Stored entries

########

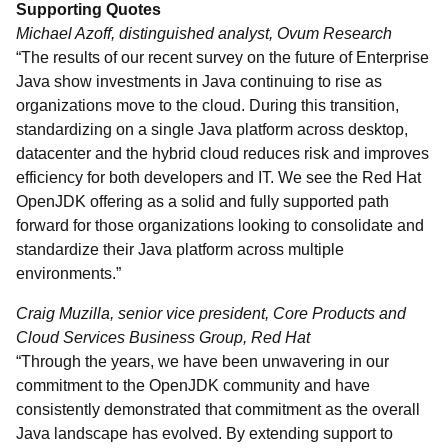
Supporting Quotes
Michael Azoff, distinguished analyst, Ovum Research
“The results of our recent survey on the future of Enterprise
Java show investments in Java continuing to rise as
organizations move to the cloud. During this transition,
standardizing on a single Java platform across desktop,
datacenter and the hybrid cloud reduces risk and improves
efficiency for both developers and IT. We see the Red Hat
OpenJDK offering as a solid and fully supported path
forward for those organizations looking to consolidate and
standardize their Java platform across multiple
environments.”
Craig Muzilla, senior vice president, Core Products and
Cloud Services Business Group, Red Hat
“Through the years, we have been unwavering in our
commitment to the OpenJDK community and have
consistently demonstrated that commitment as the overall
Java landscape has evolved. By extending support to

########

■ **TASK GOAL**:
In your answer, repeat all the entries exactly, but leave out the pictures.

■ **EXERCISE ANSWER**:
Supporting Quotes
Michael Azoff, distinguished analyst, Ovum Research
“The results of our recent survey on the future of Enterprise
Java show investments in Java continuing to rise as
organizations move to the cloud. During this transition,
standardizing on a single Java platform across desktop,
datacenter and the hybrid cloud reduces risk and improves
efficiency for both developers and IT. We see the Red Hat
OpenJDK offering as a solid and fully supported path
forward for those organizations looking to consolidate and
standardize their Java platform across multiple
environments.”
Craig Muzilla, senior vice president, Core Products and
Cloud Services Business Group, Red Hat
“Through the years, we have been unwavering in our
commitment to the OpenJDK community and have
consistently demonstrated that commitment as the overall
Java landscape has evolved. By extending support to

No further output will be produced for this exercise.